Feature extraction and temporal segmentation¶

In [1]:

from pyannote import Segment, Timeline
from matplotlib import pyplot as plt

/local/Development/virtualenv/pyannote/lib/python2.7/site-packages/pytz/__init__.py:31: UserWarning: Module multiprocessing was already imported from /usr/local/Cellar/python/2.7.5/Frameworks/Python.framework/Versions/2.7/lib/python2.7/multiprocessing/__init__.pyc, but /Volumes/Macintosh HD/Users/bredin/Development/virtualenv/pyannote/lib/python2.7/site-packages is being added to sys.path
  from pkg_resources import resource_stream

uri stands for uniform resource identifier.

In [2]:

uri = 'GameOfThrones.Season01.Episode01'

Let's start by loading the reference (i.e. manual) segmentation into scenes.
It is stored in segmentation_data/GameOfThrones.Season01.Episode01.scenes.txt.

In [3]:

with open('data/{uri}/scenes.txt'.format(uri=uri), 'r') as f:
    lines = [line.split() for line in f.readlines()]

pyannote.Timeline objects are used to store set of pyannote.Segment (one per scene).
A pyannote.Segment corresponds to a time range (with a start time and an end time, in seconds).
__________
__EXERCISE DIRECTIONS__
In the excerpt on feature extraction and temporal segmentation, recast the paragraph that begins "pyannote.Timeline objects are used" as a short bulleted list that keeps its main facts.

Saved data entries:
__________
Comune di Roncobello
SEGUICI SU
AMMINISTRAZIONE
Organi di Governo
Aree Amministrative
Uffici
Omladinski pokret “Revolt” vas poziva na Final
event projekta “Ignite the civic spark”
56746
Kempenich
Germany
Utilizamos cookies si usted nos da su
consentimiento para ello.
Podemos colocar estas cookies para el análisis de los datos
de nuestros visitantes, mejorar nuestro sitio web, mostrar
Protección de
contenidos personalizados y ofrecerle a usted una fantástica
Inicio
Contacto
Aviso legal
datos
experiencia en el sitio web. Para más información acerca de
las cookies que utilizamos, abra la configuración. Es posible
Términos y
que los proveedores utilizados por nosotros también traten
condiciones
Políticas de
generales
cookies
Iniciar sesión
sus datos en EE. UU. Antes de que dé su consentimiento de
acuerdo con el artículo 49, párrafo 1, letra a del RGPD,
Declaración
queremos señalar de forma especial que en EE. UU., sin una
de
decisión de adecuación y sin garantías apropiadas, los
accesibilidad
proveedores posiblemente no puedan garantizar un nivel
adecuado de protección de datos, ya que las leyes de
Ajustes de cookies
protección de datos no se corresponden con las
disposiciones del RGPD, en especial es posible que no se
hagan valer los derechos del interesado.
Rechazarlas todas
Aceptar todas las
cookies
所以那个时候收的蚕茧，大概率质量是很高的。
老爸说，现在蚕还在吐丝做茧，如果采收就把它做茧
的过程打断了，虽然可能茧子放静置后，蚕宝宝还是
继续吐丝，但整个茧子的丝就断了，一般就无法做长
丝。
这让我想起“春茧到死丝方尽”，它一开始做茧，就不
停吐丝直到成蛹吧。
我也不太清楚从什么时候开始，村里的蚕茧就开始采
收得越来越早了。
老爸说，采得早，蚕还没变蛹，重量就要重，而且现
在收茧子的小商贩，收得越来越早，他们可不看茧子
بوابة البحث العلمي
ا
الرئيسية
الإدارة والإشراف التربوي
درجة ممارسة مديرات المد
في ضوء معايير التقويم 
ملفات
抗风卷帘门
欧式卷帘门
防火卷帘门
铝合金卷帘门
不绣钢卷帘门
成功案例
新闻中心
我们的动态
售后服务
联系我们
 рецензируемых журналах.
__________
__COMPLETED EXERCISE__
- pyannote.Timeline objects store a set of pyannote.Segment objects, one per scene.
- A pyannote.Segment is a time range with a start time and an end time, in seconds.